Suricata Logged my Server Reaching Out to Known Abusive IP

Trent

10/22/23, 12:34 AM

I recently installed Suricata as an Intrusion Detection System on my Ubuntu-22.04 server. I setup Suricata following a tutorial on digital ocean (https://www.digitalocean.com/community/tutorials/how-to-install-suricata-on-ubuntu-20-04), using the default ruleset.

Early in the morning Suricata generated and logged an Alert, showing that my server reached out to a known abusive IP address via SSH.

I have been receiving many attempted SSH connections from abusive IPs, as is normal, but I was surprised to see my server reaching out to one. What could have caused this?

For reference I have secured my server to accept only SSH connections verified with a public key. Password login for root is disabled.

Suricata Logs
I have redacted my servers IP.

10/21/2022-02:20:29.254697  [**] [1:2260002:1] SURICATA Applayer Detect protocol only one direction [**] [Classification: Generic Protocol Command Decode] [Priority: 3] {TCP} XXX.XXX.XXX.XXX:22 -> 185.99.135.7:64347
10/21/2022-02:25:17.194926  [**] [1:2260002:1] SURICATA Applayer Detect protocol only one direction [**] [Classification: Generic Protocol Command Decode] [Priority: 3] {TCP} XXX.XXX.XXX.XXX:22 -> 185.99.135.7:62028

auth.log:
And there are corresponding sshd log entries in /var/log/auth.log shown below:

Oct 21 02:20:29 <servername> sshd[16078]: error: kex_exchange_identification: banner line contains invalid characters
Oct 21 02:20:29 <servername> sshd[16078]: banner exchange: Connection from 185.99.135.7 port 64347: invalid format
Oct 21 02:25:17 <servername> sshd[16081]: error: kex_exchange_identification: banner line contains invalid characters
Oct 21 02:25:17 <servername> sshd[16081]: banner exchange: Connection from 185.99.135.7 port 62028: invalid format
Oct 21 02:25:17 <servername> sshd[16082]: refused connect from 92.255.85.70 (92.255.85.70)
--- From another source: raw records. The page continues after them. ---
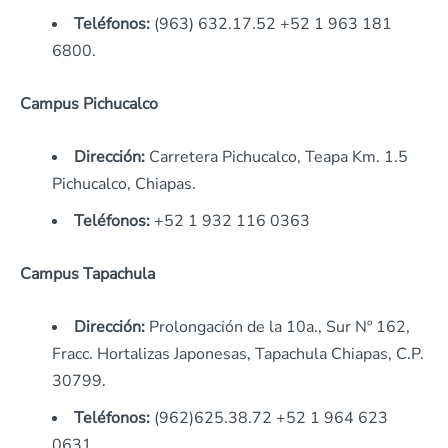
Teléfonos:
(963) 632.17.52 +52 1 963 181
6800.
Campus Pichucalco
Dirección:
Carretera Pichucalco, Teapa Km. 1.5
Pichucalco, Chiapas.
Teléfonos:
+52 1 932 116 0363
Campus Tapachula
Dirección:
Prolongación de la 10a., Sur Nº 162,
Fracc. Hortalizas Japonesas, Tapachula Chiapas, C.P.
30799.
Teléfonos:
(962)625.38.72 +52 1 964 623
0631.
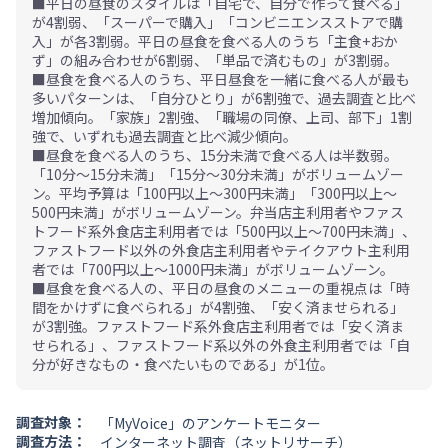
■平日の昼食のスタイルは「自宅で、自分で作って食べる」
が4割弱、「スーパーで購入」「コンビニエンスストアで購
入」が各3割弱。平日の昼食を食べる人のうち「主食+おか
ず」の組み合わせが6割弱、「単品で済むもの」が3割弱。
■昼食を食べる人のうち、平日昼食を一緒に食べる人が最も
多いパターンは、「自分ひとり」が6割強で、過去調査と比べ
増加傾向。「家族」2割強、「職場の同僚、上司、部下」1割
強で、いずれも過去調査と比べ減少傾向。
■昼食を食べる人のうち、15分未満で食べる人は半数弱。
「10分～15分未満」「15分～30分未満」がボリュームゾー
ン。平均予算は「100円以上～300円未満」「300円以上～
500円未満」がボリュームゾーン。弁当店主利用者やファス
トフード系外食店主利用者では「500円以上～700円未満」、
ファストフード以外の外食店主利用者やテイクアウト主利用
者では「700円以上～1000円未満」がボリュームゾーン。
■昼食を食べる人の、平日の昼食のメニューの重視点は「時
間をかけずに食べられる」が4割強、「安く済ませられる」
が3割強。ファストフード系外食店主利用者では「安く済ま
せられる」、ファストフード系以外の外食主利用者では「自
分が好きなもの・食べたいものである」が1位。
調査対象：
「MyVoice」のアンケートモニター
調査方法：
インターネット調査（ネットリサーチ）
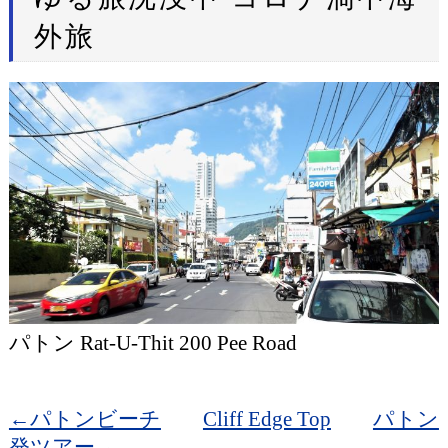
外旅
パトン Rat-U-Thit 200 Pee Road
←パトンビーチ
Cliff Edge Top
パトン
発ツアー→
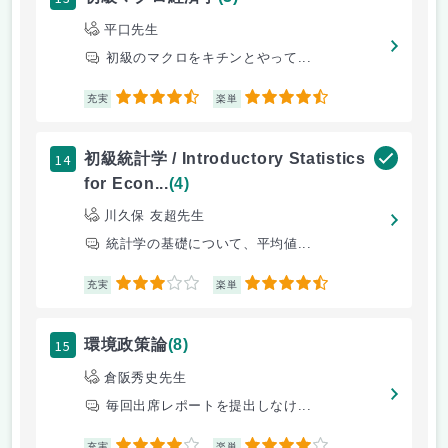
平口先生
初級のマクロをキチンとやって...
4.5
4.5
充実
楽単
14
初級統計学 / Introductory Statistics
for Econ...
(4)
川久保 友超先生
統計学の基礎について、平均値...
3
4.5
充実
楽単
15
環境政策論
(8)
倉阪秀史先生
毎回出席レポートを提出しなけ...
充実
楽単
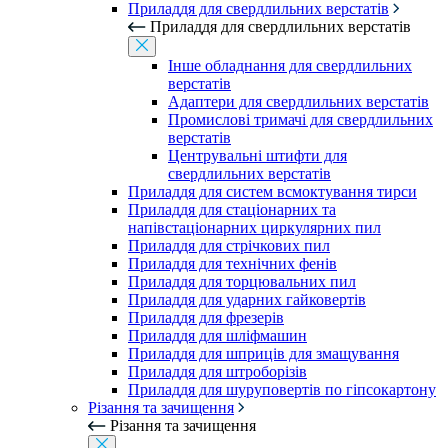
Приладдя для свердлильних верстатів
Приладдя для свердлильних верстатів
Інше обладнання для свердлильних
верстатів
Адаптери для свердлильних верстатів
Промислові тримачі для свердлильних
верстатів
Центрувальні штифти для
свердлильних верстатів
Приладдя для систем всмоктування тирси
Приладдя для стаціонарних та
напівстаціонарних циркулярних пил
Приладдя для стрічкових пил
Приладдя для технічних фенів
Приладдя для торцювальних пил
Приладдя для ударних гайковертів
Приладдя для фрезерів
Приладдя для шліфмашин
Приладдя для шприців для змащування
Приладдя для штроборізів
Приладдя для шуруповертів по гіпсокартону
Різання та зачищення
Різання та зачищення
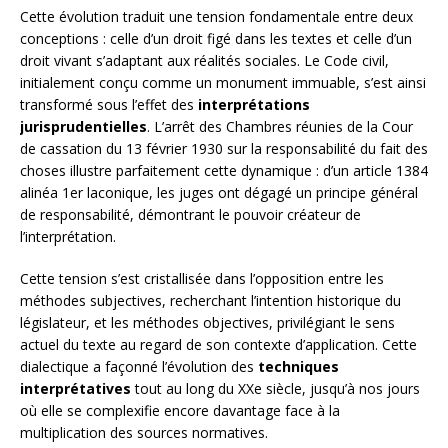
Cette évolution traduit une tension fondamentale entre deux
conceptions : celle d’un droit figé dans les textes et celle d’un
droit vivant s’adaptant aux réalités sociales. Le Code civil,
initialement conçu comme un monument immuable, s’est ainsi
transformé sous l’effet des
interprétations
jurisprudentielles
. L’arrêt des Chambres réunies de la Cour
de cassation du 13 février 1930 sur la responsabilité du fait des
choses illustre parfaitement cette dynamique : d’un article 1384
alinéa 1er laconique, les juges ont dégagé un principe général
de responsabilité, démontrant le pouvoir créateur de
l’interprétation.
Cette tension s’est cristallisée dans l’opposition entre les
méthodes subjectives, recherchant l’intention historique du
législateur, et les méthodes objectives, privilégiant le sens
actuel du texte au regard de son contexte d’application. Cette
dialectique a façonné l’évolution des
techniques
interprétatives
tout au long du XXe siècle, jusqu’à nos jours
où elle se complexifie encore davantage face à la
multiplication des sources normatives.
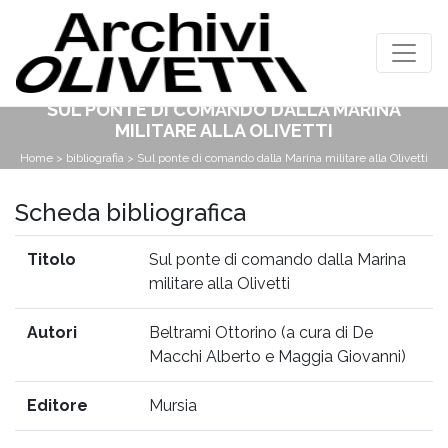
SUL PONTE DI COMANDO DALLA MARINA
MILITARE ALLA OLIVETTI
Home
>
bibliografia
> Sul ponte di comando dalla Marina militare alla Olivetti
Scheda bibliografica
Titolo
Sul ponte di comando dalla Marina
militare alla Olivetti
Autori
Beltrami Ottorino (a cura di De
Macchi Alberto e Maggia Giovanni)
Editore
Mursia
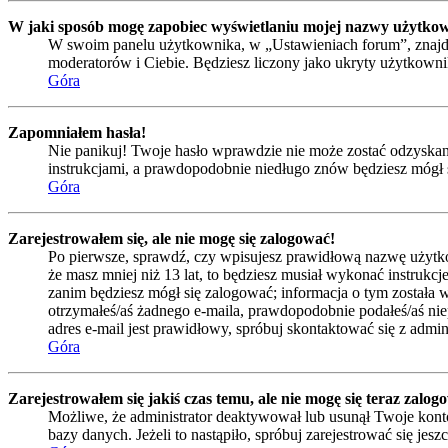
W jaki sposób mogę zapobiec wyświetlaniu mojej nazwy użytkow
W swoim panelu użytkownika, w „Ustawieniach forum”, znajd
moderatorów i Ciebie. Będziesz liczony jako ukryty użytkowni
Góra
Zapomniałem hasła!
Nie panikuj! Twoje hasło wprawdzie nie może zostać odzyskane,
instrukcjami, a prawdopodobnie niedługo znów będziesz mógł 
Góra
Zarejestrowałem się, ale nie mogę się zalogować!
Po pierwsze, sprawdź, czy wpisujesz prawidłową nazwę użytkowni
że masz mniej niż 13 lat, to będziesz musiał wykonać instrukc
zanim będziesz mógł się zalogować; informacja o tym została wy
otrzymałeś/aś żadnego e-maila, prawdopodobnie podałeś/aś niep
adres e-mail jest prawidłowy, spróbuj skontaktować się z admin
Góra
Zarejestrowałem się jakiś czas temu, ale nie mogę się teraz zalog
Możliwe, że administrator deaktywował lub usunął Twoje konto
bazy danych. Jeżeli to nastąpiło, spróbuj zarejestrować się je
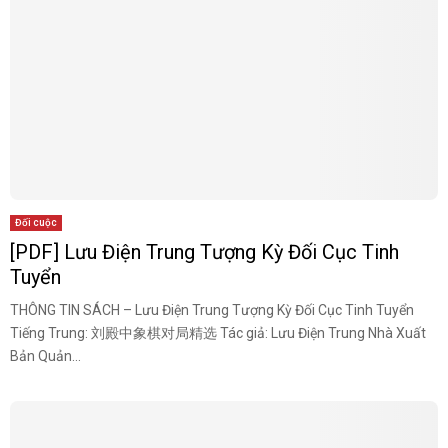
Đối cuộc
[PDF] Lưu Điện Trung Tượng Kỳ Đối Cục Tinh
Tuyển
THÔNG TIN SÁCH – Lưu Điện Trung Tượng Kỳ Đối Cục Tinh Tuyển
Tiếng Trung: 刘殿中象棋对局精选 Tác giả: Lưu Điện Trung Nhà Xuất
Bản Quản...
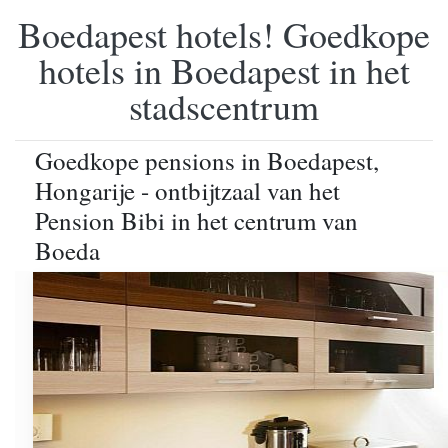
Boedapest hotels! Goedkope
hotels in Boedapest in het
stadscentrum
Goedkope pensions in Boedapest,
Hongarije - ontbijtzaal van het
Pension Bibi in het centrum van
Boeda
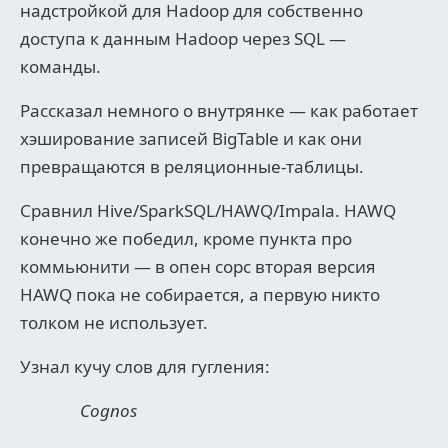
надстройкой для Hadoop для собственно
доступа к данным Hadoop через SQL —
команды.
Рассказал немного о внутрянке — как работает
хэширование записей BigTable и как они
превращаются в реляционные-таблицы.
Сравнил Hive/SparkSQL/HAWQ/Impala. HAWQ
конечно же победил, кроме пункта про
коммьюнити — в опен сорс вторая версия
HAWQ пока не собирается, а первую никто
толком не использует.
Узнал кучу слов для гугления:
Cognos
I have replaced my hostname with here.

Later that day when attempting to SSH into my server, SSH informed me that the remote host identification had changed (possible MITM attack).

I'm not sure how to interpret this event, any guidance on what happened at 2:20:29 and 2:25:17 this morning would be appreciated.

108

0 + 2

networking

security

ssh

suricata

anx

11/4/23, 9:59 AM

dupe: https://askubuntu.com/questions/1436652/suricata-logged-my-server-reaching-out-to-an-abusive-ip

anx

11/4/23, 10:05 AM

If OpenSSH had a pre-auth remote hole, you would have bigger troubles than a compromised server. You should investigate whether suricata is just being funny with clarifying the direction of traffic in logs. It is possible that you can replicate this alert simply by sending garbage to the ssh port and get hung up on by sshd expecting a banner.

Elon Musk

I sit in a Tesla and translated this thread with Ai:

EN: Suricata Logged my Server Reaching Out to Known Abusive IP

Post an answer

Most people don’t grasp that asking a lot of questions unlocks learning and improves interpersonal bonding. In Alison’s studies, for example, though people could accurately recall how many questions had been asked in their conversations, they didn’t intuit the link between questions and liking. Across four studies, in which participants were engaged in conversations themselves or read transcripts of others’ conversations, people tended not to realize that question asking would influence—or had influenced—the level of amity between the conversationalists.